# Track Center Distances



## StanleyAmes (Jan 3, 2008)

We are thinking on building a Large Scale module and was wondering if the track center discances wrer generally the same between different module groups.

How do these centerlines compare with the normal Aristo and LGB track centerlines. I ask because we we switches from 1:22.5 to 1:20.3 on our layout, we have to increase the minimum distances to 7 inches to allow two K27s to pass.

Stan


----------



## Greg Elmassian (Jan 3, 2008)

Most clubs try to base centerlines on worst case, 1:20.3... I think the K27 is one of the good clearance checkers... 

Greg


----------



## fyrekop (Sep 20, 2011)

The rule of thumb I got (from Greg and Dirk C) was 9" on center for parallel tracks. Have been playing with a couple of Aristo and Bachmann cars and that seems to work on 10' radius, or larger, curves. Also meets the measurements that Greg sent me for a double cross-over.


----------



## BigRedOne (Dec 13, 2012)

I determined this with LGB by taking the difference in radii between R1 and R2 - the only two close concentric circles in the LGB line. It's roughly 7.1 inches. 

Since if I want to have adjascent parallel curves in sectional track I'll be stuck to that figure, I take it as my center-to-center spacing. I also use it as the width of my right-of-way - the exterior clearance outside the centerline is therefore 3.5". 

So far this has worked, including clearance for signals - but I don't have any big equipment or 1:20.3 scale. Generally the tighter the curve the smaller the equipment, and that helps.


----------



## Gary Armitstead (Jan 2, 2008)

These charts I've used for years.

http://www.urbaneagle.com/datrains/index.html


----------



## steam5 (Jun 22, 2008)

Stan 

This thread may help as well 

http://www.mylargescale.com/Community/Forums/tabid/56/aff/9/aft/126411/afv/topic/Default.aspx 

Alan


----------



## SD90WLMT (Feb 16, 2010)

Stan, will you and your group ever be considering something like a K-36 or K-37 perhaps... 

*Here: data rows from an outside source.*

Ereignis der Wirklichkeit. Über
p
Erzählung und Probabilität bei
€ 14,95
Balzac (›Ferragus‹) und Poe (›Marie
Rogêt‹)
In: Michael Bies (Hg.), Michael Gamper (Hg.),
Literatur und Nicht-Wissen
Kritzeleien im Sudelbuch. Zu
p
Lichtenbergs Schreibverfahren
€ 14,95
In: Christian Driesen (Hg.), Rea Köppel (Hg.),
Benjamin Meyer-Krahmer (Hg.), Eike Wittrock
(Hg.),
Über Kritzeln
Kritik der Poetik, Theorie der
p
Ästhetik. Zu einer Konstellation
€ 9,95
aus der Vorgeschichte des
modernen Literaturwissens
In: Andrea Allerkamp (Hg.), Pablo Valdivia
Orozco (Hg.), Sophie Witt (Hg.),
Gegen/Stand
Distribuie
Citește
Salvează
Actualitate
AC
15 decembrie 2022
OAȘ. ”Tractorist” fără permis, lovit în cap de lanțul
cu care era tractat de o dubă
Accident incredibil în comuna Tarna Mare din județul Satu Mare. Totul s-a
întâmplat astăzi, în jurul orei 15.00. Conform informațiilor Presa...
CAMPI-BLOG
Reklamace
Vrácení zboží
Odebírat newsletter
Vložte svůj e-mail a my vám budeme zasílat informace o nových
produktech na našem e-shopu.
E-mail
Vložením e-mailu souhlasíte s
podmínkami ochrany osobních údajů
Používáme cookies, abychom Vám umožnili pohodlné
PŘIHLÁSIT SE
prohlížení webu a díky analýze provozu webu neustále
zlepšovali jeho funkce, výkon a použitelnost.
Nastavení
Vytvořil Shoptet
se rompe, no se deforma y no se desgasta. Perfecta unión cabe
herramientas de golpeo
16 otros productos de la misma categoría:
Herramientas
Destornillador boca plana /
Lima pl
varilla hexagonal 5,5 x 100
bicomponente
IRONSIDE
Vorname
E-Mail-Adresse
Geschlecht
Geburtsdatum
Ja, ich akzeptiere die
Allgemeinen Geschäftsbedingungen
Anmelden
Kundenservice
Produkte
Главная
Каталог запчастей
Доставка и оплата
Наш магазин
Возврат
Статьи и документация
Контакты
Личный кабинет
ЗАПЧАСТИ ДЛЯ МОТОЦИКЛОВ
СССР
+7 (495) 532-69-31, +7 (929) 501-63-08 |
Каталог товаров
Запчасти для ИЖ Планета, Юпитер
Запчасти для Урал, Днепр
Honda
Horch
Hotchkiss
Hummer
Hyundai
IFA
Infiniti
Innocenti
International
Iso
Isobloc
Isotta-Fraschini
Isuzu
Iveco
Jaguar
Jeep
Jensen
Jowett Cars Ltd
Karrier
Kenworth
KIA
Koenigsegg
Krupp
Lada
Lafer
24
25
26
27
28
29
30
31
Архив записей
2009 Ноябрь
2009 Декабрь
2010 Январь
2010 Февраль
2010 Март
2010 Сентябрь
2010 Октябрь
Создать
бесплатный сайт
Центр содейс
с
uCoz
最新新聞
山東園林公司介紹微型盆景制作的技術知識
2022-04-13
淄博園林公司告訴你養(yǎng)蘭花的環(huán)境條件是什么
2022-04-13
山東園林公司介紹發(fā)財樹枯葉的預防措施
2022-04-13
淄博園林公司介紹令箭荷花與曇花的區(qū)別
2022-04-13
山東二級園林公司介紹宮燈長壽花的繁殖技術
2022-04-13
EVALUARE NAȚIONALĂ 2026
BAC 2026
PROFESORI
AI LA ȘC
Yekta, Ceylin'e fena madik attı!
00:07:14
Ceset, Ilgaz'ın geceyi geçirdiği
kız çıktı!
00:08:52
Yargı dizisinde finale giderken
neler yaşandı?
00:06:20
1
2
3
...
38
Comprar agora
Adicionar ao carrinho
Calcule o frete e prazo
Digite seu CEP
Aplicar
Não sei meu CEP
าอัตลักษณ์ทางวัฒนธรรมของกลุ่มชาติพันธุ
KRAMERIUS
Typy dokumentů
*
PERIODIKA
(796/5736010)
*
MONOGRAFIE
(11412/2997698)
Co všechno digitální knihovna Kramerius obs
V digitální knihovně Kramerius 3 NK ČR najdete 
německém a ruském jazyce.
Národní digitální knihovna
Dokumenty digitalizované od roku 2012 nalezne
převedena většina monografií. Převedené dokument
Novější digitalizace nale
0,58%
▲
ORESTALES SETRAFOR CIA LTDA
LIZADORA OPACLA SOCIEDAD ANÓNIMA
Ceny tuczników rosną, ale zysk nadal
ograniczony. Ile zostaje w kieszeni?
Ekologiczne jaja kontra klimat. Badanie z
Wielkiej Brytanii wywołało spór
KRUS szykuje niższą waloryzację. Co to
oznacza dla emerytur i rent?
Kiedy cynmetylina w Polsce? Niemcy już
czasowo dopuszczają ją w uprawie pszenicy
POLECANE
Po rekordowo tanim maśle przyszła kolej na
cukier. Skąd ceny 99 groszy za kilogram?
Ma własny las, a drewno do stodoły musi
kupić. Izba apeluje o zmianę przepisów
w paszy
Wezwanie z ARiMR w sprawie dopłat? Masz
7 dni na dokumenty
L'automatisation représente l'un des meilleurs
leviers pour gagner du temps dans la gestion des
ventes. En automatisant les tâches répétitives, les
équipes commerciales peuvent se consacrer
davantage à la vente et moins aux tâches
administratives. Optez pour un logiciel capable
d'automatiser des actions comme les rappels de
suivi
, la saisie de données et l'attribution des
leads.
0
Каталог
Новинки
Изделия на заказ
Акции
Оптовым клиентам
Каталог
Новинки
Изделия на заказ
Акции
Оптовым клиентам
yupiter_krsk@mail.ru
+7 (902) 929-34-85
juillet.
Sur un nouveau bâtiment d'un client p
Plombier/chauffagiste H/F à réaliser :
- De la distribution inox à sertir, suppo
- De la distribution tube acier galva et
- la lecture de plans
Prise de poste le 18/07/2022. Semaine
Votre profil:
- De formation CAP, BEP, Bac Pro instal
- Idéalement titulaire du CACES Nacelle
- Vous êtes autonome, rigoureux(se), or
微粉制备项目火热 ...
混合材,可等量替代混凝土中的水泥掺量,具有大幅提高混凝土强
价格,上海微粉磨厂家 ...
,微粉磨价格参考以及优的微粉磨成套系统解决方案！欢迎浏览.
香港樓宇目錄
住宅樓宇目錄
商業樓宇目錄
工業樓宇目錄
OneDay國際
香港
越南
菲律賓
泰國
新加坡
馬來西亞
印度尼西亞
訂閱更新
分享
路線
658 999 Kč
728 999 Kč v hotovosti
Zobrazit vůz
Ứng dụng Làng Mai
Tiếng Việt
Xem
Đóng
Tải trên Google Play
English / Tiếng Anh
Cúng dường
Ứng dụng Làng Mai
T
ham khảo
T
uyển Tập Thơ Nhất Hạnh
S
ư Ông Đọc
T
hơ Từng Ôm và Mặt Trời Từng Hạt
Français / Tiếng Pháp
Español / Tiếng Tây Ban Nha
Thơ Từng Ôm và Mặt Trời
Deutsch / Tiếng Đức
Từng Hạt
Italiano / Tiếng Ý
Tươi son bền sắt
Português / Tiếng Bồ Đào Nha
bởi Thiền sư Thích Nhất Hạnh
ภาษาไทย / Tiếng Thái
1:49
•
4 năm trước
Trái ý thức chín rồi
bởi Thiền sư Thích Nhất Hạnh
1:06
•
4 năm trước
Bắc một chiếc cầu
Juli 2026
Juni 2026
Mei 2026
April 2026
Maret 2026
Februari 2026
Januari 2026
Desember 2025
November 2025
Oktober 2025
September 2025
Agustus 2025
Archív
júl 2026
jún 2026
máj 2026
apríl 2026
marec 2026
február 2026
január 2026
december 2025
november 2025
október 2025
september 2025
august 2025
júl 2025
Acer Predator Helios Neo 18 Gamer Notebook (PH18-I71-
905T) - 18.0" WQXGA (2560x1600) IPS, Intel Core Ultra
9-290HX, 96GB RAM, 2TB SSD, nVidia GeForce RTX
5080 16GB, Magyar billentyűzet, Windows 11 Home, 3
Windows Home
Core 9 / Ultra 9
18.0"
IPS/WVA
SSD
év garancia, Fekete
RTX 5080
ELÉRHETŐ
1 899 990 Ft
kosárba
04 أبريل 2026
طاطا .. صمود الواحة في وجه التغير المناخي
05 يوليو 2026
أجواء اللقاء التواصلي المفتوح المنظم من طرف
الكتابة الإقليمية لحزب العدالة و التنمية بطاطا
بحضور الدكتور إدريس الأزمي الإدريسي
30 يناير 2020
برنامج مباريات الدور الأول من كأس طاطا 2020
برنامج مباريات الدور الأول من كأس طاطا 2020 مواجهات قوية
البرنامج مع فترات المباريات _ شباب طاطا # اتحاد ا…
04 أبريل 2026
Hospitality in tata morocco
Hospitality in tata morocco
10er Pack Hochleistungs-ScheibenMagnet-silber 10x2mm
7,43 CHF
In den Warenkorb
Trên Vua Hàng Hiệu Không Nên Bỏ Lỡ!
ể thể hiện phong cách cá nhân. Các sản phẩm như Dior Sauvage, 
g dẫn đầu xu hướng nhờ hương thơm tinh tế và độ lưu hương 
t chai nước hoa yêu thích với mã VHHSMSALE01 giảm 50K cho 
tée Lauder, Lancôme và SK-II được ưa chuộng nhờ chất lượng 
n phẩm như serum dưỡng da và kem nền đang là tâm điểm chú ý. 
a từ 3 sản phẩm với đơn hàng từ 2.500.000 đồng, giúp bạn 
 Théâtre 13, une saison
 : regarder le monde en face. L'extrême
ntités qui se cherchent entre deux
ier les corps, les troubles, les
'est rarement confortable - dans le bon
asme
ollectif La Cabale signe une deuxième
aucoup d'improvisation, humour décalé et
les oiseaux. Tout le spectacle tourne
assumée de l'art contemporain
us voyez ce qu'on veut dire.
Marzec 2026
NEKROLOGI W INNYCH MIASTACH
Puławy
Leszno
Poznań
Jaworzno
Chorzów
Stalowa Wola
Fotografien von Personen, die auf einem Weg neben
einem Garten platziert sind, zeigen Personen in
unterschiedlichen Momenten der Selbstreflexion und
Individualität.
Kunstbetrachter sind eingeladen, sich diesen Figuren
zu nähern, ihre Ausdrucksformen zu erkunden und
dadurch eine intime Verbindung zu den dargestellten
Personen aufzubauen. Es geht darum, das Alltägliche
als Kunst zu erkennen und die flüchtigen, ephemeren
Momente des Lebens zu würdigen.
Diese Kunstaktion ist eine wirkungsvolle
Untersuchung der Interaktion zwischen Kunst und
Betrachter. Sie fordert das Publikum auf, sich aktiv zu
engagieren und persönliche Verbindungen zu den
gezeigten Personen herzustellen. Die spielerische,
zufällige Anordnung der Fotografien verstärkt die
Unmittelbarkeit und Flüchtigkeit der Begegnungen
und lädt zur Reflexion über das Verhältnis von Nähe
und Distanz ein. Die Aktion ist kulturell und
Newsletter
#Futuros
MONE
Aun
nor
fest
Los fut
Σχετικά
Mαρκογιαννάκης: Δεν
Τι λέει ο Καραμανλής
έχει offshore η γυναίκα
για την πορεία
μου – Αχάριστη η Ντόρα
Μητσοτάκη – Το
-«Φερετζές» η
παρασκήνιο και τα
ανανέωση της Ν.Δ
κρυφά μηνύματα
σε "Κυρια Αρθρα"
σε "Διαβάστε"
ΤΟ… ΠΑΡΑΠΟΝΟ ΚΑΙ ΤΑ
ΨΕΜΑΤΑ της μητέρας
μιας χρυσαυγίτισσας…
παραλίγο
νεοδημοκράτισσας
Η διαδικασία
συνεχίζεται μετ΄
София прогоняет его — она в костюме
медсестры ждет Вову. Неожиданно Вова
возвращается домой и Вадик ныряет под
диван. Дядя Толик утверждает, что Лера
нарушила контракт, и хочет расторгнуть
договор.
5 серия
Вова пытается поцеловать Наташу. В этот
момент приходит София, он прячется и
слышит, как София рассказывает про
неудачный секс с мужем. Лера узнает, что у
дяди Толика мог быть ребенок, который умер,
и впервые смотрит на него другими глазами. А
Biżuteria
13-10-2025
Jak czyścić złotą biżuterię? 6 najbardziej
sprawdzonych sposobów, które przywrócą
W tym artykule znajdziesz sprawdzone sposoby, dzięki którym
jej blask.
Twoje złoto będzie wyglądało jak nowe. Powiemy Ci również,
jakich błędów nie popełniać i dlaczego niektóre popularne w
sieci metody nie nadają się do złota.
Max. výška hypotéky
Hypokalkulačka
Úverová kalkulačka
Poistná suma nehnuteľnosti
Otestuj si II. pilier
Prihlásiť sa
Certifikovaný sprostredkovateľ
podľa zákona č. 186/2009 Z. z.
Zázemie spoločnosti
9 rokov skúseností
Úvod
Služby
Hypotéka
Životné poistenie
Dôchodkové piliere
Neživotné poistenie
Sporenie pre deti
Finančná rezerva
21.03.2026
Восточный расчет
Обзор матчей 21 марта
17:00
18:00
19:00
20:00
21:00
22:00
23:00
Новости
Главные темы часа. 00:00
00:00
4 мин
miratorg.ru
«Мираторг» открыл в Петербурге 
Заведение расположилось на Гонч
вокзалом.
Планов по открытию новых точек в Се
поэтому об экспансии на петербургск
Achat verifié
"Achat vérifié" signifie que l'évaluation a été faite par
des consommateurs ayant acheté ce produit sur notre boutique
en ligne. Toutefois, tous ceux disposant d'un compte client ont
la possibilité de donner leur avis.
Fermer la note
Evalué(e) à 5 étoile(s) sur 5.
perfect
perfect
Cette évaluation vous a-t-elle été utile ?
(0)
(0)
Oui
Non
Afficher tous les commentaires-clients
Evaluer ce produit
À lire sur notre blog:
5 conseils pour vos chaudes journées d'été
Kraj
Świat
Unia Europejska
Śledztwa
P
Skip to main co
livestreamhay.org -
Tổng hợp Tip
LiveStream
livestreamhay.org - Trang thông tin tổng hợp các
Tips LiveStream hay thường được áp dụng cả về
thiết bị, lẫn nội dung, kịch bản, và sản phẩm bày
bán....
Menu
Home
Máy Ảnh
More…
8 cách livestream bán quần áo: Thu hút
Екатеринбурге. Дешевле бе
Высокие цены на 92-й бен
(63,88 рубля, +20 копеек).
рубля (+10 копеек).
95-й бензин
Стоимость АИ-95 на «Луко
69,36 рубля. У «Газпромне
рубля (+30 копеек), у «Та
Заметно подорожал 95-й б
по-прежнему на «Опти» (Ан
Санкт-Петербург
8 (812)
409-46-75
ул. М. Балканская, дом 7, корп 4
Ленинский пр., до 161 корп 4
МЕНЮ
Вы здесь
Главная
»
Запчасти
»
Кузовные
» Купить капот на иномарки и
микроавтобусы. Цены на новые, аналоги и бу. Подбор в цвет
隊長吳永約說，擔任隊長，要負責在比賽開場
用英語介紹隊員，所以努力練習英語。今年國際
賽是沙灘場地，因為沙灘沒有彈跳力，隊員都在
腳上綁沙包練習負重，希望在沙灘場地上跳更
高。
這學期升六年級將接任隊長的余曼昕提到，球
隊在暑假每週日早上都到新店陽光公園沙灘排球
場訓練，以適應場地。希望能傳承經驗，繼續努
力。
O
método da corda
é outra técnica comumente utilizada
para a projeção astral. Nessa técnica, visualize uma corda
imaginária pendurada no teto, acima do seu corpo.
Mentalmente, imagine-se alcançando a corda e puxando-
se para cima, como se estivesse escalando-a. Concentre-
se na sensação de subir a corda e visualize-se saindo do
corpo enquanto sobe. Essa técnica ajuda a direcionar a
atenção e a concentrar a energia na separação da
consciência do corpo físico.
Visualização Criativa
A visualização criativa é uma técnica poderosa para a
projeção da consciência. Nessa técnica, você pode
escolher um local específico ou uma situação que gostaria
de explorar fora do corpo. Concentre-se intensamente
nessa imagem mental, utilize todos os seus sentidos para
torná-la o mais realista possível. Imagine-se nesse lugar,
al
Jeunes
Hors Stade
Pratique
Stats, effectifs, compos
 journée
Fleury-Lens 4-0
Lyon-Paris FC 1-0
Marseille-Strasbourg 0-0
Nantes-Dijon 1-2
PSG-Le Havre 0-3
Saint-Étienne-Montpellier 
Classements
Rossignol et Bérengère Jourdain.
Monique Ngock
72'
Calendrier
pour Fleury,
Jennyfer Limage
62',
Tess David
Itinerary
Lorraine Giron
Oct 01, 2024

They just keep getting bigger !! ? ... just asking, they were not mentioned yet?!!! 

Dirk


----------



## NTCGRR (Jan 2, 2008)

If I remember right the K20somethings have a 6.5" plow One my RR 8" works for Garden Metal models cat walks and to my knowlegde with all the visiting trains none have clipped each other. 20' dia


----------



## todd55whit (Jan 2, 2008)

Hi Stan my NHGRS modules mainlines are 4" and 11 3/8" on center.


----------